# Required work
In the forum thread, one poster questions using 5 * cos 15 and proposes 2.5 * cos 15 instead. In one to three sentences, explain the reason that poster gives for the smaller value.

# Document extract
_ _ _ _

Virang ur approach is correct ,but why 5 * cos 15 ... why not 2.5 *cos 15?? coz once if the COM of bike crossesthe mark den the bike can b safe....
john here you have to find y when x= the highest point on the curve.. the one with the smaller yellow marker on the ground..
If it is -ve then it will fall before it
else it will go beyond the cliff to the second yellow marker in virang's post. :)
The extra red part is 5cos15
Consider the front tyre to be air and rear tyre touchs the slope and then the front tyre comes down
Ok john for you i will give a very easy approach i just thought of posting in my next post
haha...Virang is getting the same ans as mine:)
But Anand...u hav 2 use some approximations for solving such problems...
there wasnt huge error in wat i did...
it leaves the road as soon as front part runs out of approach of road.
this is from the q .

_ _ _ _

# Stored items

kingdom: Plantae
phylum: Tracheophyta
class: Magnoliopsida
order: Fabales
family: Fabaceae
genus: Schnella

_ _ _ _

# Response to the exercise
The poster argues for 2.5 * cos 15 because once the bike's center of mass (COM) crosses the mark, the bike can be safe.